--- Dataset excerpts Enclosed Below ---

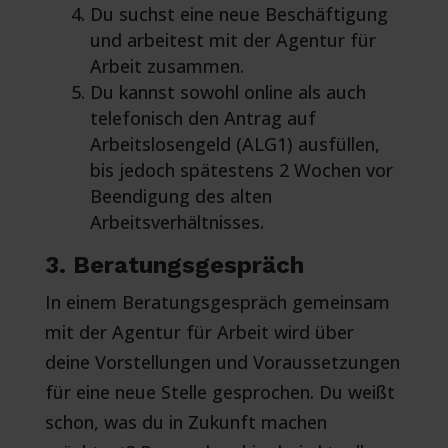
Du suchst eine neue Beschäftigung
und arbeitest mit der Agentur für
Arbeit zusammen.
Du kannst sowohl online als auch
telefonisch den Antrag auf
Arbeitslosengeld (ALG1) ausfüllen,
bis jedoch spätestens 2 Wochen vor
Beendigung des alten
Arbeitsverhältnisses.
3. Beratungsgespräch
In einem Beratungsgespräch gemeinsam
mit der Agentur für Arbeit wird über
deine Vorstellungen und Voraussetzungen
für eine neue Stelle gesprochen. Du weißt
schon, was du in Zukunft machen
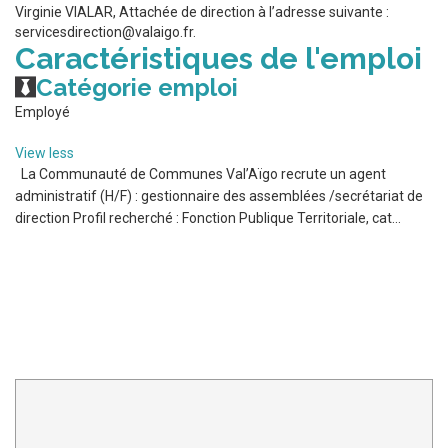
Virginie VIALAR, Attachée de direction à l’adresse suivante :
servicesdirection@valaigo.fr.
Caractéristiques de l'emploi
Catégorie emploi
Employé
View less
La Communauté de Communes Val’Aïgo recrute un agent
administratif (H/F) : gestionnaire des assemblées /secrétariat de
direction Profil recherché : Fonction Publique Territoriale, cat...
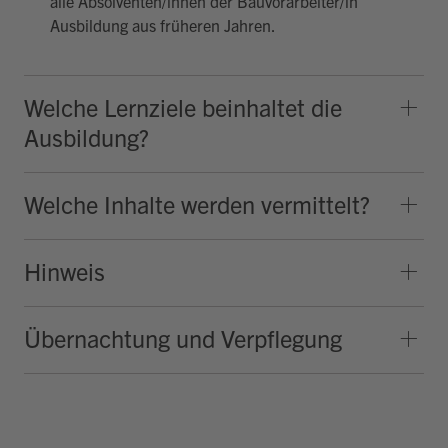
alle Absolventen/innen der Bauvorarbeiter/in
Ausbildung aus früheren Jahren.
Welche Lernziele beinhaltet die
Ausbildung?
Welche Inhalte werden vermittelt?
Hinweis
Übernachtung und Verpflegung
Hallo, ich bin Bob!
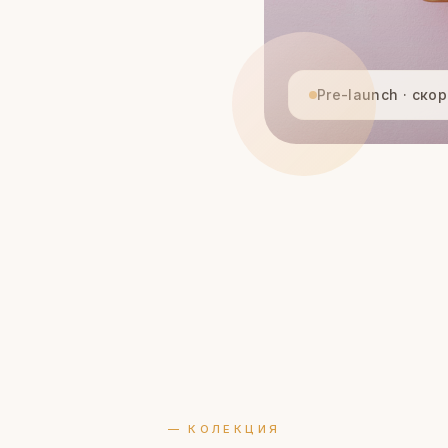
Pre-launch · ско
— КОЛЕКЦИЯ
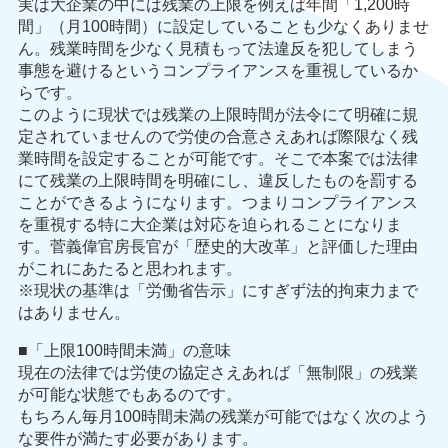
実は大企業の中には残業の上限を例えば年間「1,200時
間」（月100時間）に設定していることも少なくありませ
ん。残業時間を少なく見積もって法違反を犯してしまう
事態を避けるというコンプライアンスを重視しているか
らです。
このように現状では残業の上限時間が法令にて明確に規
定されていませんので労使の合意さえあれば際限なく残
業時間を設定することが可能です。そこで本案では法律
にて残業の上限時間を明確にし、違反したものを罰する
ことができるようになります。つまりコンプライアンス
を重視する特に大企業は対応を迫られることになりま
す。菅義偉官房長官が「歴史的大改革」と評価した理由
がこれにあたると思われます。
※現状の基準は「労働省告示」にすぎず法的拘束力まで
はありません。
■「上限100時間未満」の意味
現在の法律では労使の協定さえあれば「無制限」の残業
が可能な状態でもあるのです。
もちろん毎月100時間未満の残業が可能ではなく次のよう
な要件が満たす必要があります。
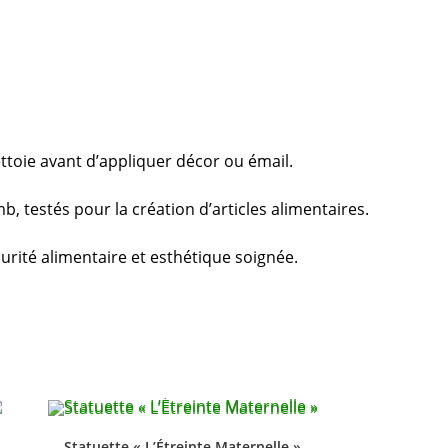
ttoie avant d’appliquer décor ou émail.
 testés pour la création d’articles alimentaires.
curité alimentaire et esthétique soignée.
Statuette « L’Étreinte Maternelle »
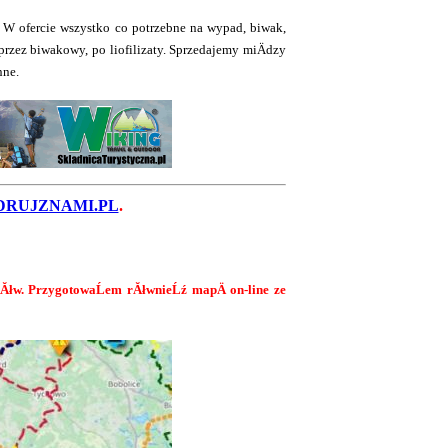
 W ofercie wszystko co potrzebne na wypad, biwak,
rzez biwakowy, po liofilizaty. Sprzedajemy miÄdzy
nne.
RUJZNAMI.PL
.
lakĂłw. PrzygotowaĹem rĂłwnieĹź mapÄ on-line ze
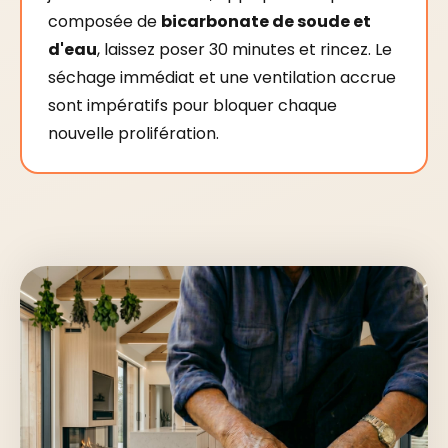
composée de
bicarbonate de soude et
d'eau
, laissez poser 30 minutes et rincez. Le
séchage immédiat et une ventilation accrue
sont impératifs pour bloquer chaque
nouvelle prolifération.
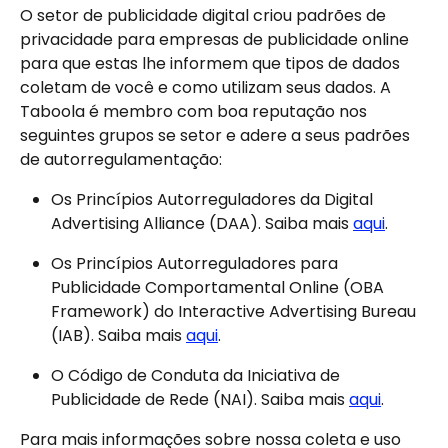
O setor de publicidade digital criou padrões de 
privacidade para empresas de publicidade online 
para que estas lhe informem que tipos de dados 
coletam de você e como utilizam seus dados. A 
Taboola é membro com boa reputação nos 
seguintes grupos se setor e adere a seus padrões 
de autorregulamentação:
Os Princípios Autorreguladores da Digital 
Advertising Alliance (DAA). Saiba mais 
aqui
.
Os Princípios Autorreguladores para 
Publicidade Comportamental Online (OBA 
Framework) do Interactive Advertising Bureau 
(IAB). Saiba mais 
aqui
.
O Código de Conduta da Iniciativa de 
Publicidade de Rede (NAI). Saiba mais 
aqui
.
Para mais informações sobre nossa coleta e uso 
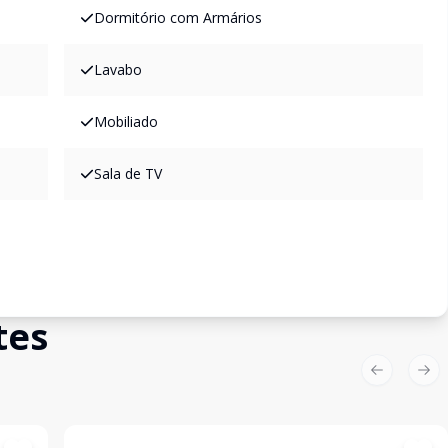
Dormitório com Armários
Lavabo
Mobiliado
Sala de TV
tes
Previous sl
Nex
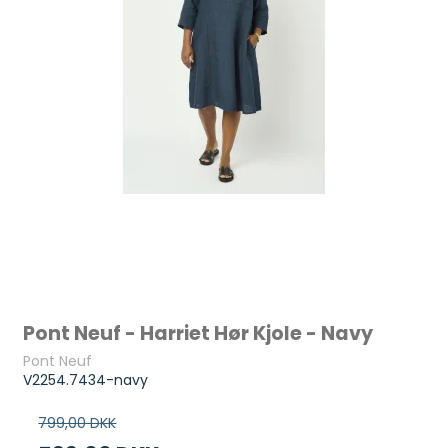
Pont Neuf - Harriet Hør Kjole - Navy
Pont Neuf
V2254.7434-navy
799,00 DKK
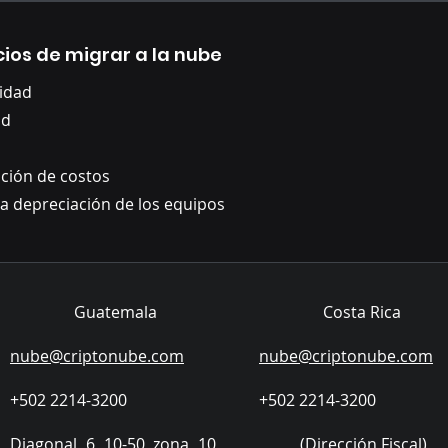
cios de migrar a la nube
lidad
ad
ción de costos
 la depreciación de los equipos
Guatemala
Costa Rica​
nube@criptonube.com
nube@criptonube.com
​+502 2214-3200
+502 2214-3200
Diagonal 6 10-50 zona 10,
​ (Dirección Fiscal)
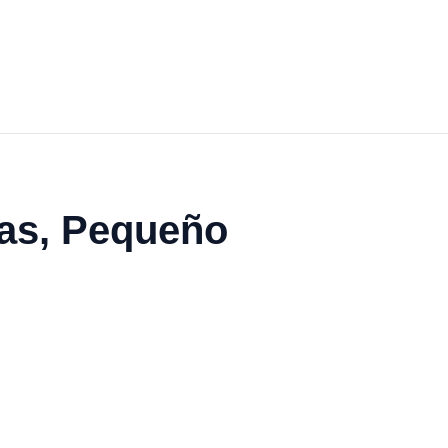
tas, Pequeño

--- End of Enclosed Dataset excerpts ---

The total wanted is the number of lines in the entries above that contain "pour". Give it alone.

### Finished task
2